Anyway, what you see is a coincidence!
But it might happen like this
,------------------ garbage
| ,---------------- str[cnt] (when cnt == 4, no bounds-checking)
memory ----> [...|d|o|h|*|0|0|0|4|...]
| | \_____/ -------- cnt (big-endian, properly 4-byte aligned)
\___/ ------------------ str

If you define a char array without the terminating \0 (called a "null terminator"), then your string, well, won't have that terminator. You would do that like so:
char strings[] = {'h', 'e', 'l', 'l', 'o'};
The compiler never automatically inserts a null terminator in this case. The fact that your code stops after "+2" is a coincidence; it could just as easily stopped at +50 or anywhere else, depending on whether there happened to be \0 character in the memory following your string.
If you define a string as:
char strings[] = "hello";
Then that will indeed be null-terminated. When you use quotation marks like that in C, then even though you can't physically see it in the text editor, there is a null terminator at the end of the string.
There are some C string-related functions that will automatically append a null-terminator. This isn't something the compiler does, but part of the function's specification itself. For example, strncat(), which concatenates one string to another, will add the null terminator at the end.
However, if one of the strings you use doesn't already have that terminator, then that function will not know where the string ends and you'll end up with garbage values (or a segmentation fault.)

In C language the term string refers to a zero-terminated array of characters. So, pedantically speaking there's no such thing as "strings without a '\0' char". If it is not zero-terminated, it is not a string.
Now, there's nothing wrong with having a mere array of characters without any zeros in it, as long as you understand that it is not a string. If you ever attempt to work with such character array as if it is a string, the behavior of your program is undefined. Anything can happen. It might appear to "work" for some magical reasons. Or it might crash all the time. It doesn't really matter what such a program will actually do, since if the behavior is undefined, the program is useless.

This would happen if, by coincidence, the byte at *(str + 5) is 0 (as a number, not ASCII)

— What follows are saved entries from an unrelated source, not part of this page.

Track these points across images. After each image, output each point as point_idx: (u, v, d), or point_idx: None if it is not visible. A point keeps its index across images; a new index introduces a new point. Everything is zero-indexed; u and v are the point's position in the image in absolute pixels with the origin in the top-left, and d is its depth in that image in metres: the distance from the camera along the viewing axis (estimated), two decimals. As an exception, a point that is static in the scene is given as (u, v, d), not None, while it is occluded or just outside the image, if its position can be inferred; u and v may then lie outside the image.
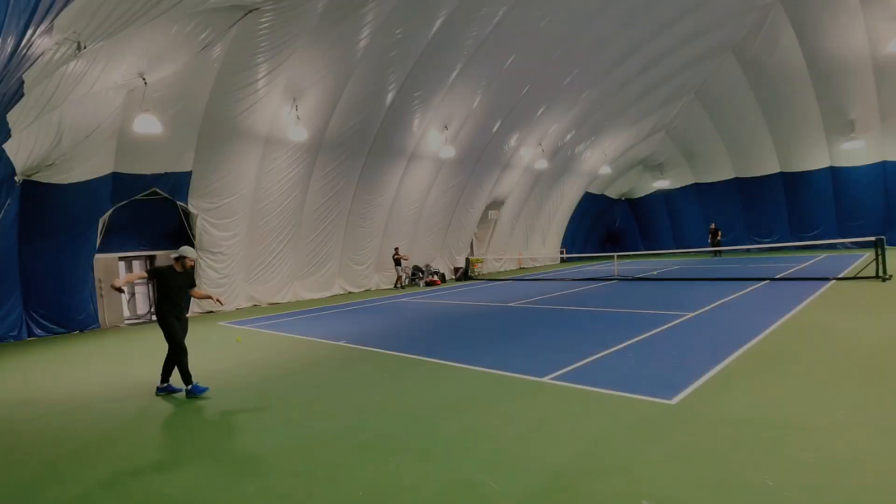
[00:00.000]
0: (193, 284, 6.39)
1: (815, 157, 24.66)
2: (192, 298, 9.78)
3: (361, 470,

As far as most string-handling functions are concerned, strings always stop at a '\0' character. If you miss this null-terminator somewhere, one of three things will usually happen:
Your program will continue reading past the end of the string until it finds a '\0' that just happened to be there. There are several ways for such a character to be there, but none of them is usually predictable beforehand: it could be part of another variable, part of the executable code or even part of a larger string that was previously stored in the same buffer. Of course by the time that happens, the program may have processed a significant amount of garbage. If you see lots of garbage produced by a printf(), an unterminated string is a common cause.
Your program will continue reading past the end of the string until it tries to read an address outside its address space, causing a memory error (e.g. the dreaded "Segmentation fault" in Linux systems).
Your program will run out of space when copying over the string and will, again, cause a memory error.
And, no, the C compiler will not normally do anything but what you specify in your program - for example it won't terminate a string on its own. This is what makes C so powerful and also so hard to code for.

I bet that an int is defined just after your string and that this int takes only small values such that at least one byte is 0.